WORK INSTRUCTIONS — The records need to be set down again exactly as they appear.

** INPUT DATA follows **

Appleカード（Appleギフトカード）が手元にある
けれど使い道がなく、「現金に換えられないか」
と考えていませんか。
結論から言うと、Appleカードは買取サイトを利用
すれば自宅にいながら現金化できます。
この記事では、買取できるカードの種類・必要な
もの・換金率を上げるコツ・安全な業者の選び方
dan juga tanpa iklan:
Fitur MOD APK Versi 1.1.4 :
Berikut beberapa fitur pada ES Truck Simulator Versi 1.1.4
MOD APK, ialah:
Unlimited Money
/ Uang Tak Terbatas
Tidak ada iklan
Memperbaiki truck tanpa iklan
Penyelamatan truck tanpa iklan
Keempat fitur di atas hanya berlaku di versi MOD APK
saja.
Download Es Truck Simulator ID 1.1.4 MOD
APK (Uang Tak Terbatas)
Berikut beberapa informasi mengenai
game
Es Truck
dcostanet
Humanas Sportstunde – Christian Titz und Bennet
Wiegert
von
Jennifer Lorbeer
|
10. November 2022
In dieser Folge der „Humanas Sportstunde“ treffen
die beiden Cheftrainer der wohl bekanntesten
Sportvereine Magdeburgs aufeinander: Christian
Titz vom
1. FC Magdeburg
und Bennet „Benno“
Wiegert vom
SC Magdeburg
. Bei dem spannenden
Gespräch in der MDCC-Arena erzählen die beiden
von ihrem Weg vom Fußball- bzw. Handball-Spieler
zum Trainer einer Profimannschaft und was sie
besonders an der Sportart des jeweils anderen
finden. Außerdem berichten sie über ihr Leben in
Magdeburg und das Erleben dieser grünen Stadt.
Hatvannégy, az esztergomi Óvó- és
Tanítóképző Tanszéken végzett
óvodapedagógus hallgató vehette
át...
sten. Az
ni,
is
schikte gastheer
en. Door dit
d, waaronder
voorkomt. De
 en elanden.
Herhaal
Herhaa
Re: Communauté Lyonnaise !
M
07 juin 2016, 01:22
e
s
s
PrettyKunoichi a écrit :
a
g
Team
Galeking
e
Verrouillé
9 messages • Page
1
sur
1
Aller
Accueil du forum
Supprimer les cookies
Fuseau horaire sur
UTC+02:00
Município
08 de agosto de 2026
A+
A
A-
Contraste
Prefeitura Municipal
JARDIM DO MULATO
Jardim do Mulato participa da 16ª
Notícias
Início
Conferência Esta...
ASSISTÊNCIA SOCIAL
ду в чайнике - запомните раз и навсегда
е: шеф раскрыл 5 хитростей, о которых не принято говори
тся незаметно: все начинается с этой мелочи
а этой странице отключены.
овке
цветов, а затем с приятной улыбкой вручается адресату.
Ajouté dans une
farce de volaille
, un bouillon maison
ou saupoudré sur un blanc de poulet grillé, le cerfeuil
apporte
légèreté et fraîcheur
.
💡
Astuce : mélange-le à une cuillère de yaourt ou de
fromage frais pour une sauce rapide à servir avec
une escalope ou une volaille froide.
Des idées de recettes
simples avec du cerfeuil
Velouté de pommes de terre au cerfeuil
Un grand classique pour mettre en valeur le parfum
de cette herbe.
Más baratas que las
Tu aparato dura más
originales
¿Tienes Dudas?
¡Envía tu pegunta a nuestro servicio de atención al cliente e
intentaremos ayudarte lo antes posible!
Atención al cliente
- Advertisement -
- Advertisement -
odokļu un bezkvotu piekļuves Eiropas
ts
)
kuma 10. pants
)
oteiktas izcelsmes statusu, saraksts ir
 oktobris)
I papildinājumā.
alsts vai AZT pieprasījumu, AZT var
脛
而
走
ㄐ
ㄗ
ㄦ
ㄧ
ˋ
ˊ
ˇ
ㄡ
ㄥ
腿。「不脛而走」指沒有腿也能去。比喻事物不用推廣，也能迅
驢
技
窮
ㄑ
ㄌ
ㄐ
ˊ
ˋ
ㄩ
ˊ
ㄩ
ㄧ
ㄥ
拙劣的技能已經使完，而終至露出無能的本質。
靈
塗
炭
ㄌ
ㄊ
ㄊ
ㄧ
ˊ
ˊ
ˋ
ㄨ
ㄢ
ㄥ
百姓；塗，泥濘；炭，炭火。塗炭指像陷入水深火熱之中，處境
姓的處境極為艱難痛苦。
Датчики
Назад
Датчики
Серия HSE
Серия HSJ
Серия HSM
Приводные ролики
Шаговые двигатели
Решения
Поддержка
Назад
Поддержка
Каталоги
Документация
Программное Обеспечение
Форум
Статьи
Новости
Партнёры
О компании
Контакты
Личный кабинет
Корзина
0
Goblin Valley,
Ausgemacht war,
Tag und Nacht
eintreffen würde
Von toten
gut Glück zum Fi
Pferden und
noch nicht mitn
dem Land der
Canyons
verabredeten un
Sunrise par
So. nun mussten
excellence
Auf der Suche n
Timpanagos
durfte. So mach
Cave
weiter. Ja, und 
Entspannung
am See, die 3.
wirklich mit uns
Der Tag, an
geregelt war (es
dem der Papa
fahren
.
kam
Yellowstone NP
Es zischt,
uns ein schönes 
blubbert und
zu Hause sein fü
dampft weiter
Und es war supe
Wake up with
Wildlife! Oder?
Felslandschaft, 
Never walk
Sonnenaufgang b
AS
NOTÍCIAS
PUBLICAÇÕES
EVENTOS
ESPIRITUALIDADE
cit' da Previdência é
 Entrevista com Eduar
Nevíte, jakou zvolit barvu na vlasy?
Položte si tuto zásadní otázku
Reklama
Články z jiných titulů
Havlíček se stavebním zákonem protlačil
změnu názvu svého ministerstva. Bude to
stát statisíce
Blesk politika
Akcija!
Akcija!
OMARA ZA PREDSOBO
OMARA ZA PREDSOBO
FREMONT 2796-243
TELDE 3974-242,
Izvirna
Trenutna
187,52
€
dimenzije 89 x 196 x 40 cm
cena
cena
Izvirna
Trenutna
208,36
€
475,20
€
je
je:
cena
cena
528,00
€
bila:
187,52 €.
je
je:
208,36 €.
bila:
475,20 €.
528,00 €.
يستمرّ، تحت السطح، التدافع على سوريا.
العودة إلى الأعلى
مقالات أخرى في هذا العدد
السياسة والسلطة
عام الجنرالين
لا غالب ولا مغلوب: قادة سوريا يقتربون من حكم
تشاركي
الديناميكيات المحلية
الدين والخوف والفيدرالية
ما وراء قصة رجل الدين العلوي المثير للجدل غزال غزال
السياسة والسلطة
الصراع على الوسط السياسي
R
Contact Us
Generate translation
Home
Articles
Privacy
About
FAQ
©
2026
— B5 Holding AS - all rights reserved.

** End of INPUT DATA **

EXERCISE RESPONSE —
Appleカード（Appleギフトカード）が手元にある
けれど使い道がなく、「現金に換えられないか」
と考えていませんか。
結論から言うと、Appleカードは買取サイトを利用
すれば自宅にいながら現金化できます。
この記事では、買取できるカードの種類・必要な
もの・換金率を上げるコツ・安全な業者の選び方
dan juga tanpa iklan:
Fitur MOD APK Versi 1.1.4 :
Berikut beberapa fitur pada ES Truck Simulator Versi 1.1.4
MOD APK, ialah:
Unlimited Money
/ Uang Tak Terbatas
Tidak ada iklan
Memperbaiki truck tanpa iklan
Penyelamatan truck tanpa iklan
Keempat fitur di atas hanya berlaku di versi MOD APK
saja.
Download Es Truck Simulator ID 1.1.4 MOD
APK (Uang Tak Terbatas)
Berikut beberapa informasi mengenai
game
Es Truck
dcostanet
Humanas Sportstunde – Christian Titz und Bennet
Wiegert
von
Jennifer Lorbeer
|
10. November 2022
In dieser Folge der „Humanas Sportstunde“ treffen
die beiden Cheftrainer der wohl bekanntesten
Sportvereine Magdeburgs aufeinander: Christian
Titz vom
1. FC Magdeburg
und Bennet „Benno“
Wiegert vom
SC Magdeburg
. Bei dem spannenden
Gespräch in der MDCC-Arena erzählen die beiden
von ihrem Weg vom Fußball- bzw. Handball-Spieler
zum Trainer einer Profimannschaft und was sie
besonders an der Sportart des jeweils anderen
finden. Außerdem berichten sie über ihr Leben in
Magdeburg und das Erleben dieser grünen Stadt.
Hatvannégy, az esztergomi Óvó- és
Tanítóképző Tanszéken végzett
óvodapedagógus hallgató vehette
át...
sten. Az
ni,
is
schikte gastheer
en. Door dit
d, waaronder
voorkomt. De
 en elanden.
Herhaal
Herhaa
Re: Communauté Lyonnaise !
M
07 juin 2016, 01:22
e
s
s
PrettyKunoichi a écrit :
a
g
Team
Galeking
e
Verrouillé
9 messages • Page
1
sur
1
Aller
Accueil du forum
Supprimer les cookies
Fuseau horaire sur
UTC+02:00
Município
08 de agosto de 2026
A+
A
A-
Contraste
Prefeitura Municipal
JARDIM DO MULATO
Jardim do Mulato participa da 16ª
Notícias
Início
Conferência Esta...
ASSISTÊNCIA SOCIAL
ду в чайнике - запомните раз и навсегда
е: шеф раскрыл 5 хитростей, о которых не принято говори
тся незаметно: все начинается с этой мелочи
а этой странице отключены.
овке
цветов, а затем с приятной улыбкой вручается адресату.
Ajouté dans une
farce de volaille
, un bouillon maison
ou saupoudré sur un blanc de poulet grillé, le cerfeuil
apporte
légèreté et fraîcheur
.
💡
Astuce : mélange-le à une cuillère de yaourt ou de
fromage frais pour une sauce rapide à servir avec
une escalope ou une volaille froide.
Des idées de recettes
simples avec du cerfeuil
Velouté de pommes de terre au cerfeuil
Un grand classique pour mettre en valeur le parfum
de cette herbe.
Más baratas que las
Tu aparato dura más
originales
¿Tienes Dudas?
¡Envía tu pegunta a nuestro servicio de atención al cliente e
intentaremos ayudarte lo antes posible!
Atención al cliente
- Advertisement -
- Advertisement -
odokļu un bezkvotu piekļuves Eiropas
ts
)
kuma 10. pants
)
oteiktas izcelsmes statusu, saraksts ir
 oktobris)
I papildinājumā.
alsts vai AZT pieprasījumu, AZT var
脛
而
走
ㄐ
ㄗ
ㄦ
ㄧ
ˋ
ˊ
ˇ
ㄡ
ㄥ
腿。「不脛而走」指沒有腿也能去。比喻事物不用推廣，也能迅
驢
技
窮
ㄑ
ㄌ
ㄐ
ˊ
ˋ
ㄩ
ˊ
ㄩ
ㄧ
ㄥ
拙劣的技能已經使完，而終至露出無能的本質。
靈
塗
炭
ㄌ
ㄊ
ㄊ
ㄧ
ˊ
ˊ
ˋ
ㄨ
ㄢ
ㄥ
百姓；塗，泥濘；炭，炭火。塗炭指像陷入水深火熱之中，處境
姓的處境極為艱難痛苦。
Датчики
Назад
Датчики
Серия HSE
Серия HSJ
Серия HSM
Приводные ролики
Шаговые двигатели
Решения
Поддержка
Назад
Поддержка
Каталоги
Документация
Программное Обеспечение
Форум
Статьи
Новости
Партнёры
О компании
Контакты
Личный кабинет
Корзина
0
Goblin Valley,
Ausgemacht war,
Tag und Nacht
eintreffen würde
Von toten
gut Glück zum Fi
Pferden und
noch nicht mitn
dem Land der
Canyons
verabredeten un
Sunrise par
So. nun mussten
excellence
Auf der Suche n
Timpanagos
durfte. So mach
Cave
weiter. Ja, und 
Entspannung
am See, die 3.
wirklich mit uns
Der Tag, an
geregelt war (es
dem der Papa
fahren
.
kam
Yellowstone NP
Es zischt,
uns ein schönes 
blubbert und
zu Hause sein fü
dampft weiter
Und es war supe
Wake up with
Wildlife! Oder?
Felslandschaft, 
Never walk
Sonnenaufgang b
AS
NOTÍCIAS
PUBLICAÇÕES
EVENTOS
ESPIRITUALIDADE
cit' da Previdência é
 Entrevista com Eduar
Nevíte, jakou zvolit barvu na vlasy?
Položte si tuto zásadní otázku
Reklama
Články z jiných titulů
Havlíček se stavebním zákonem protlačil
změnu názvu svého ministerstva. Bude to
stát statisíce
Blesk politika
Akcija!
Akcija!
OMARA ZA PREDSOBO
OMARA ZA PREDSOBO
FREMONT 2796-243
TELDE 3974-242,
Izvirna
Trenutna
187,52
€
dimenzije 89 x 196 x 40 cm
cena
cena
Izvirna
Trenutna
208,36
€
475,20
€
je
je:
cena
cena
528,00
€
bila:
187,52 €.
je
je:
208,36 €.
bila:
475,20 €.
528,00 €.
يستمرّ، تحت السطح، التدافع على سوريا.
العودة إلى الأعلى
مقالات أخرى في هذا العدد
السياسة والسلطة
عام الجنرالين
لا غالب ولا مغلوب: قادة سوريا يقتربون من حكم
تشاركي
الديناميكيات المحلية
الدين والخوف والفيدرالية
ما وراء قصة رجل الدين العلوي المثير للجدل غزال غزال
السياسة والسلطة
الصراع على الوسط السياسي
R
Contact Us
Generate translation
Home
Articles
Privacy
About
FAQ
©
2026
— B5 Holding AS - all rights reserved.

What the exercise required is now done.